The lawsuit says the virus is “spreading like wildfire in Colorado prisons.”

“In this unprecedented public health crisis, the harmful trend of mass incarceration has become a direct threat to public health,” ACLU of Colorado Legal Director Mark Silverstein said in a written statement. “Overcrowded prisons are proven hotbeds for transmission, with the two largest outbreaks in the state occurring behind bars. Because the governor and the DOC are failing to protect incarcerated people, correctional staff and ultimately the public, the court must intervene immediately to save lives.”  

TODAY’S UNDERWRITER

More than 500 inmates at the Sterling Correctional Facility in northeast Colorado have tested positive for the disease and two have died. As many as 24 staff members at the facility also have been infected.

At Crowley County Correctional Facility, a private prison in southeast Colorado, 60 inmates and three staff members have tested positive for the virus.

But Polis said he is confident that inmates and guards at Colorado prisons are safe. He pointed to increased testing at facilities as well as mask wearing as signs that actions are being taken to ensure their safety.

An aerial image of Sterling Correctional Facility in northeast Colorado, where hundreds of inmates have tested positive for the coronavirus. (Google Images screenshot)

“I have great confidence that the team has taken the steps they need to protect the men and women — guards in our prisons, as well as the inmates,” he said. “I think they’ve done terrific work in that regard.”

Polis said that the state will fight the ACLU’s legal challenge. 

“We will vigorously defend against any lawsuit that seeks to turn this pandemic into an effort to release dangerous criminals,” Polis said. 

The ACLU also blasted Polis for not extending an executive order he signed when the coronavirus crisis began that allowed for the special parole release ofColorado inmates for medical reasons. The order helped reduce the number of people being held in prisons, which advocates say will help keep inmates safer from coronavirus.

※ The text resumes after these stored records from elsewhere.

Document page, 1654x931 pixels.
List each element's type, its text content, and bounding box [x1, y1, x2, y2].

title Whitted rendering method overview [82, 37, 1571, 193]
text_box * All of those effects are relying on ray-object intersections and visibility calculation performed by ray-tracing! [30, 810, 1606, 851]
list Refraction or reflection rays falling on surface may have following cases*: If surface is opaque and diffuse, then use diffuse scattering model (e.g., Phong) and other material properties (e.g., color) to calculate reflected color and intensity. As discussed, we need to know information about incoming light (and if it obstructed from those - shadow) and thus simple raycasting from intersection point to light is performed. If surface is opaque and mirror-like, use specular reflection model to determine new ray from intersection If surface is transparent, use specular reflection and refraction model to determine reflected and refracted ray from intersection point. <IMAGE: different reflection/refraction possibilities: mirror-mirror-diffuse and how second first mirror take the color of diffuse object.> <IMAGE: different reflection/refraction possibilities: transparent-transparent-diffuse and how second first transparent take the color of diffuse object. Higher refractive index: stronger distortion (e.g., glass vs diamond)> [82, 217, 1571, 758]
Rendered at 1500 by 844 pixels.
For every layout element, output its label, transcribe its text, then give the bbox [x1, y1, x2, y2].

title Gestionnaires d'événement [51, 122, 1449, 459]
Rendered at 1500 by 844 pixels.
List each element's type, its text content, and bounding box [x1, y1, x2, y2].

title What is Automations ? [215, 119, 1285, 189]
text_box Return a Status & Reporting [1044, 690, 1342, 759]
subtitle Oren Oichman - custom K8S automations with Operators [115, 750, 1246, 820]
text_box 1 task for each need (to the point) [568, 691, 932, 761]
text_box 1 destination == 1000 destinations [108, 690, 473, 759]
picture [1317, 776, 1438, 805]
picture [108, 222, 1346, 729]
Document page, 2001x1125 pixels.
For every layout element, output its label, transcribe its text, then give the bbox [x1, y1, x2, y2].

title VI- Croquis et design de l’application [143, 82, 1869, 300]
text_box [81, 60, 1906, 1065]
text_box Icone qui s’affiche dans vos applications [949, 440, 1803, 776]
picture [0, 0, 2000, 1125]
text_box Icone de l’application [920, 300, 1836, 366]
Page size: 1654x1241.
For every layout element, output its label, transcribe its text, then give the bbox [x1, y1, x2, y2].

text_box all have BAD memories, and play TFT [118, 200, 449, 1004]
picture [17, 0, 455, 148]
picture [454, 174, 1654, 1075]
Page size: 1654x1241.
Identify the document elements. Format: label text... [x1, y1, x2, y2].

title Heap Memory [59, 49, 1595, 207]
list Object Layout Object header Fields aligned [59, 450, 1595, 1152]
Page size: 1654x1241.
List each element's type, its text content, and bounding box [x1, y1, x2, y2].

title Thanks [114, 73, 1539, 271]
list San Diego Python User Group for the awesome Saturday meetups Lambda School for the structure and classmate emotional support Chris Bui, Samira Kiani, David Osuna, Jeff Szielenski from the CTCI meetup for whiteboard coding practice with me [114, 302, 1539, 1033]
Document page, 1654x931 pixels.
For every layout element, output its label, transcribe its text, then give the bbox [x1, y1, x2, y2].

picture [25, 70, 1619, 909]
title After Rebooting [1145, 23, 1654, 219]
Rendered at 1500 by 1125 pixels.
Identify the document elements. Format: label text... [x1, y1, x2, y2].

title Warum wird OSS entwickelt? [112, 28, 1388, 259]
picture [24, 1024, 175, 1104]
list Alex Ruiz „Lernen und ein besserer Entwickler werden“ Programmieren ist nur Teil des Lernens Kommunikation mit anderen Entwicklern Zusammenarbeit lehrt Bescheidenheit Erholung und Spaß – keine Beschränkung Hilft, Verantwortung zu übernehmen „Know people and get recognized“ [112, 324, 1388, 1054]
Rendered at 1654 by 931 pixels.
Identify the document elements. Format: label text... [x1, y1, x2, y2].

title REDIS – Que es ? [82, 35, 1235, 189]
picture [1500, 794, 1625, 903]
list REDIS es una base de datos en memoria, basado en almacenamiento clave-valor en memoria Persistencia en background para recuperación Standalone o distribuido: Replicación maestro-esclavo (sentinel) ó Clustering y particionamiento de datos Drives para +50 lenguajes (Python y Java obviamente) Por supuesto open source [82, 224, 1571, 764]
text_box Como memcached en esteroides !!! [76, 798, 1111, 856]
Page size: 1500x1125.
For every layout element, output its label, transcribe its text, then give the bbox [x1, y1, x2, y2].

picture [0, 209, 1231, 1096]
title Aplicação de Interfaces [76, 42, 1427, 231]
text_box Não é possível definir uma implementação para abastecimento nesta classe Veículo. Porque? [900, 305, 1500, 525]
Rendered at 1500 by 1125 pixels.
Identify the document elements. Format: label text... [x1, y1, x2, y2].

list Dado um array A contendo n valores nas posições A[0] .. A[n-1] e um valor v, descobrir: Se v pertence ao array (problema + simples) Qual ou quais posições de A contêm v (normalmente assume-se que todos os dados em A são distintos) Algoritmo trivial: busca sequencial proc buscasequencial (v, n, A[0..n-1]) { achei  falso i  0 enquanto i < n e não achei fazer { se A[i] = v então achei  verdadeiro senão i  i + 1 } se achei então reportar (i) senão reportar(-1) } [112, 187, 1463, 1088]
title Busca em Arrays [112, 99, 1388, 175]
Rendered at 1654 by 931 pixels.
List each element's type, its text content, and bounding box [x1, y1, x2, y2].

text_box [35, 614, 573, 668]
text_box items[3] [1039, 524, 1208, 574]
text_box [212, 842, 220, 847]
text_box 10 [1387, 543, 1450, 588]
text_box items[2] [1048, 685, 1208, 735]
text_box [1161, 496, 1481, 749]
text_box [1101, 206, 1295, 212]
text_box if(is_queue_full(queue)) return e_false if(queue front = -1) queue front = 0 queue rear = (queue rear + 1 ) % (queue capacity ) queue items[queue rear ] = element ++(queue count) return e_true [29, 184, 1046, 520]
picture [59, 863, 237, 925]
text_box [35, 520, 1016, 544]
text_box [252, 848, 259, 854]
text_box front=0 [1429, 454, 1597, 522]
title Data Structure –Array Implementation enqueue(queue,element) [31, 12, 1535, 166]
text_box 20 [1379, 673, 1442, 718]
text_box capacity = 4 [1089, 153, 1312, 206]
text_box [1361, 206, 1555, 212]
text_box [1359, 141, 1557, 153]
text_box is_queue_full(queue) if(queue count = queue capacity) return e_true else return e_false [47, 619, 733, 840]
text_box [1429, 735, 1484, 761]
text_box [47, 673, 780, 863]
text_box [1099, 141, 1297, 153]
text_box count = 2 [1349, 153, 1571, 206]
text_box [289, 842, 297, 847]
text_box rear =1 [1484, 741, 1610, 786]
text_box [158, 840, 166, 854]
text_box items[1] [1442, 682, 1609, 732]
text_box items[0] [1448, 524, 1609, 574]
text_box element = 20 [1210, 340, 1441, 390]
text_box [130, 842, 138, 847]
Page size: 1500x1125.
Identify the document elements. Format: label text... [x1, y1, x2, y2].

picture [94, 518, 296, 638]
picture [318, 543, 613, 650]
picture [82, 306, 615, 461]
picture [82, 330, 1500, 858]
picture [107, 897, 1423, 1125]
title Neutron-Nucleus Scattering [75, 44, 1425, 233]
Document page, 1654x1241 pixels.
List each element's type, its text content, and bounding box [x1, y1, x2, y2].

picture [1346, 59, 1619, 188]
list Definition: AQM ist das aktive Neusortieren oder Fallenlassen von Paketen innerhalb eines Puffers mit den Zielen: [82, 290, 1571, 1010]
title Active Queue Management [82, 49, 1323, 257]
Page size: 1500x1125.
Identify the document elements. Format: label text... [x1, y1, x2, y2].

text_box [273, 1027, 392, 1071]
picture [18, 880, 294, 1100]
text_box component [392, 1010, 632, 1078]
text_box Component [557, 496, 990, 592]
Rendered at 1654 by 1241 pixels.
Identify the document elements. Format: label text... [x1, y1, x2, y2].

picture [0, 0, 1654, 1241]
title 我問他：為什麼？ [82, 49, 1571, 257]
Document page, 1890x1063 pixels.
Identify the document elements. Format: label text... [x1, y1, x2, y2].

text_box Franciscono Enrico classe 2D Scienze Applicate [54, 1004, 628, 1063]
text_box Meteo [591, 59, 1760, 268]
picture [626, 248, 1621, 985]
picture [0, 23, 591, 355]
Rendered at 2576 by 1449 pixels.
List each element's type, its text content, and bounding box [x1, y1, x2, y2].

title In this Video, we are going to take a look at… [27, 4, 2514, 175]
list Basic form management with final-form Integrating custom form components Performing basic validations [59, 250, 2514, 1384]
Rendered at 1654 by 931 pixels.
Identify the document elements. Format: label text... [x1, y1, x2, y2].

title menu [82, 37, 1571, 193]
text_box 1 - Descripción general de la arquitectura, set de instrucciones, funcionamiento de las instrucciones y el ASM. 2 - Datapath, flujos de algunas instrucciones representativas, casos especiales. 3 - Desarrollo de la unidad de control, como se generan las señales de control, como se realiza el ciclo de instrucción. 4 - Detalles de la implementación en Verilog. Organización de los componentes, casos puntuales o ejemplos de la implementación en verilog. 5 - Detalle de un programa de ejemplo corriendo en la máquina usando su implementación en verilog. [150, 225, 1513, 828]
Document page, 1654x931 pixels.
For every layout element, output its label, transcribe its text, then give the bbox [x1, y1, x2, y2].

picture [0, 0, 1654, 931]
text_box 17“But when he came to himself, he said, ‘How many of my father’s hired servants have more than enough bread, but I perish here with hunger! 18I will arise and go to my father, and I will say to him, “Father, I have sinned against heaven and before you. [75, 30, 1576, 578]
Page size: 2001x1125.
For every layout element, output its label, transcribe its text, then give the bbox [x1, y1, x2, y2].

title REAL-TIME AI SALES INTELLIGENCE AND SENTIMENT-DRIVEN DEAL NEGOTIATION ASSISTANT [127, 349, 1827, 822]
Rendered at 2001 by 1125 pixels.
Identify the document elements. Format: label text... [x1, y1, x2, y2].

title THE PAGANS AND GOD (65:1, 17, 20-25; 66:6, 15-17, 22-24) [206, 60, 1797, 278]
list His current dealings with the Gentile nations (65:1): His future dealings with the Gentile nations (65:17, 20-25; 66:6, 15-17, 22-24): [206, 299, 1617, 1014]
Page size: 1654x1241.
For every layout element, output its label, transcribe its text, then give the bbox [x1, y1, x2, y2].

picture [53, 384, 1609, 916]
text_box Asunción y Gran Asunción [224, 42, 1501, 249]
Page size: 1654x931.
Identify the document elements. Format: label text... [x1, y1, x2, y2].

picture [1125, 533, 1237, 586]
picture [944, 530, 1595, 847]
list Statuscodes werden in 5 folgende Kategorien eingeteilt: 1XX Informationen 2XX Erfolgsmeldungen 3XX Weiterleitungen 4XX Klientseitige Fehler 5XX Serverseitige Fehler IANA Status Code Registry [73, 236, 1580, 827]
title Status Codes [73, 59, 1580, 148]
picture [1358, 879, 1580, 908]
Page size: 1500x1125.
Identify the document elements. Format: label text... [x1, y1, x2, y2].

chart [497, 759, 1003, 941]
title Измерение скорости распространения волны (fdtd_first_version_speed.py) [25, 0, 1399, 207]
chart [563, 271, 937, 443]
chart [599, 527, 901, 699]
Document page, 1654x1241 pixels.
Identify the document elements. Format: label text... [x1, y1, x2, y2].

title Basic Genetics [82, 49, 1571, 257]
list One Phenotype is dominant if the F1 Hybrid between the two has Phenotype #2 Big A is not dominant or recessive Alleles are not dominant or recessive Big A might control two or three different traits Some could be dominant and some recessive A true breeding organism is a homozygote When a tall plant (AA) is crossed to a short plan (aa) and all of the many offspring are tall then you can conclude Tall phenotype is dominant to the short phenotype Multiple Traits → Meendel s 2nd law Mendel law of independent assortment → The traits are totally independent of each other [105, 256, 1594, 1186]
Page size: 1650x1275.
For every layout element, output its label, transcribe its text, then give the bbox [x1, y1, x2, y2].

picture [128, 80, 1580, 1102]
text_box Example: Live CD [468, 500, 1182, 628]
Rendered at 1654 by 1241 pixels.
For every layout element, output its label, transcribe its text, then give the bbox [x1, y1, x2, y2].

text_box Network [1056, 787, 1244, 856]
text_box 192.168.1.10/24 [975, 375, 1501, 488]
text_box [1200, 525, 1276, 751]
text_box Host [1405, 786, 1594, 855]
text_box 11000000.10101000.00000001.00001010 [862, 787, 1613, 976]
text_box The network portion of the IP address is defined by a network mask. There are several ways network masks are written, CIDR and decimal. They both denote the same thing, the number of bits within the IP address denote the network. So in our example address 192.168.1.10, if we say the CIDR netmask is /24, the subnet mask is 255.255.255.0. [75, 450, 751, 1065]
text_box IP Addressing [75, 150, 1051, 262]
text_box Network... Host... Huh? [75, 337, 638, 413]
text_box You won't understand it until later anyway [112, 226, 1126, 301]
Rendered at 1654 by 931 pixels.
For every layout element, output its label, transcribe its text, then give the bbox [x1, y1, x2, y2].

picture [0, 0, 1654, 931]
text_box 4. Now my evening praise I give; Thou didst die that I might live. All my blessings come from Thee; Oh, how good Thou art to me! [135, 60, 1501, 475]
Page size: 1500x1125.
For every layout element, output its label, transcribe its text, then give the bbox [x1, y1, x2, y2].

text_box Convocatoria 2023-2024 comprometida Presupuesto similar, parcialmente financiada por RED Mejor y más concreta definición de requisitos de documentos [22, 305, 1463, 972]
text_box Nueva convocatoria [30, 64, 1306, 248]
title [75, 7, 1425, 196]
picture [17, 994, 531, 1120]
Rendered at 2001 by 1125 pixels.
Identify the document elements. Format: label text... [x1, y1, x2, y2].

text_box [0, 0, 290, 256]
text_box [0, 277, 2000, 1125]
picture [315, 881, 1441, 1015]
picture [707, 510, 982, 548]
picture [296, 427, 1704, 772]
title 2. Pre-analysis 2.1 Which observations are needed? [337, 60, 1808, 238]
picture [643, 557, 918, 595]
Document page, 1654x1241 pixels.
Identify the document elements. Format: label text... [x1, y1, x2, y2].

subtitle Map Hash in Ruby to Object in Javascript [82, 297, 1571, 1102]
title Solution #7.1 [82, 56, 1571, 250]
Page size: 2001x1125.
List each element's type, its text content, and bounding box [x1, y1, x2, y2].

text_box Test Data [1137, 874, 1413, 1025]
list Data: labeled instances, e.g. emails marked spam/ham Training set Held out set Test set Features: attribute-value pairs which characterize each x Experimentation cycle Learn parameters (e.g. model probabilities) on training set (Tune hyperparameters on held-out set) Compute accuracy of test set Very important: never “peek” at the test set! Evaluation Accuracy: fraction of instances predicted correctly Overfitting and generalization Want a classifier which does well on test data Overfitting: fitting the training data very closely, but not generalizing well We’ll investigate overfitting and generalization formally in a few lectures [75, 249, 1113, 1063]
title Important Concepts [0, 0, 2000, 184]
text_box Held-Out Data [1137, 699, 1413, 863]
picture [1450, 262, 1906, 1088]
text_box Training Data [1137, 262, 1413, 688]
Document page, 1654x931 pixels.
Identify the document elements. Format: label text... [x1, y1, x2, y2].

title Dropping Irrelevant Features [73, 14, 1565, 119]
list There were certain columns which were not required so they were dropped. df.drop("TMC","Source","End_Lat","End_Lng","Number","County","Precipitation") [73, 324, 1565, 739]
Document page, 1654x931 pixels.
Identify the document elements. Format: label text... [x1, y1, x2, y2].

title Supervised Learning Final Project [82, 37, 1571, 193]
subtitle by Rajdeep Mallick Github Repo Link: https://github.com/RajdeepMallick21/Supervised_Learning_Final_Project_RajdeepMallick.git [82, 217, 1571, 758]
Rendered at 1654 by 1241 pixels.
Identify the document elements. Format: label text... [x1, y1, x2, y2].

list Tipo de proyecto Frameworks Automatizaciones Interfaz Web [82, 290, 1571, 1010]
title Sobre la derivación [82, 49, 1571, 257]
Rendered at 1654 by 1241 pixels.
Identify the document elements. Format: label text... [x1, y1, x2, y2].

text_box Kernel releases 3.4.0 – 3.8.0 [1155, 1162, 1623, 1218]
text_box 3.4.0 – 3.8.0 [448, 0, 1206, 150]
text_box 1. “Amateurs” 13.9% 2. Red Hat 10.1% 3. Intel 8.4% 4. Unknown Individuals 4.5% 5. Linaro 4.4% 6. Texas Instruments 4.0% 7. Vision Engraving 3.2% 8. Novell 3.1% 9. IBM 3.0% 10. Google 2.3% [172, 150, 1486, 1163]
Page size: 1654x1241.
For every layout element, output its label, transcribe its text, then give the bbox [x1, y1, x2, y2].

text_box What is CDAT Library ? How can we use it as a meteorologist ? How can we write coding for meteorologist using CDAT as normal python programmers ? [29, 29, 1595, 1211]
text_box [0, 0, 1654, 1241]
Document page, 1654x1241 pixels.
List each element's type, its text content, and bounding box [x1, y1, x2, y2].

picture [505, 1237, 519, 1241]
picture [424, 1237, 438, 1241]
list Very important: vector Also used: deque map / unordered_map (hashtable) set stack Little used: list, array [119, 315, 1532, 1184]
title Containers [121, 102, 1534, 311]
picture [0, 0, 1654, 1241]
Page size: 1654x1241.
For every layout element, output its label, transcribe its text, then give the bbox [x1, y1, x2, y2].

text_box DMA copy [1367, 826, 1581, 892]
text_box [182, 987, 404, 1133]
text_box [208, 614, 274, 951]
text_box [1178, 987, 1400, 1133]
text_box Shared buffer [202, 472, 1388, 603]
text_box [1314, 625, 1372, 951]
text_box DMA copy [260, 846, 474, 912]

“In failing to renew the executive order, a governor who recently signed a law to end the death penalty in Colorado has now effectively sentenced hundreds of people inside and outside our prisons to die,” Denise Maes, the ACLU of Colorado’s public policy director, said in a written statement.

One inmate released under the order, however, went on to commit a serious crime. He allegedly killed a 21-year-old woman in Denver.

Polis did not directly answer a question about why he didn’t renew the order, but he said that prison officials have been doing everything they can to keep inmates and guards safe. The governor declined to say whether the slaying factored into his decision not to renew the order. 

“The pandemic is no excuse to let criminals out and I’m not aware of any basis to release offenders of the ACLU’s choosing as somehow an appropriate response to this crisis,” Polis said. 

The ACLU’s lawsuit was filed in Denver District Court.